▸ Problem statement: Transcribe every line of the material below, keeping each character, number, and line break unchanged.

▸ Source material:
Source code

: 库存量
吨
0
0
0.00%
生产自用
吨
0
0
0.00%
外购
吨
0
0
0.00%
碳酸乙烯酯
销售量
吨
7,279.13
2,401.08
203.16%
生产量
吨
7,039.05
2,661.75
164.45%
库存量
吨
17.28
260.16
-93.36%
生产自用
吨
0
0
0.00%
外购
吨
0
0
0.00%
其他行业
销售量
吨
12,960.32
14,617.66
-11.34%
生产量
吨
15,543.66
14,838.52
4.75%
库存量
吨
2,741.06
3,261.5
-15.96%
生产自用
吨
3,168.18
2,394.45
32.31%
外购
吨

▸ Completed task:
Source code

: 库存量
吨
0
0
0.00%
生产自用
吨
0
0
0.00%
外购
吨
0
0
0.00%
碳酸乙烯酯
销售量
吨
7,279.13
2,401.08
203.16%
生产量
吨
7,039.05
2,661.75
164.45%
库存量
吨
17.28
260.16
-93.36%
生产自用
吨
0
0
0.00%
外购
吨
0
0
0.00%
其他行业
销售量
吨
12,960.32
14,617.66
-11.34%
生产量
吨
15,543.66
14,838.52
4.75%
库存量
吨
2,741.06
3,261.5
-15.96%
生产自用
吨
3,168.18
2,394.45
32.31%
外购
吨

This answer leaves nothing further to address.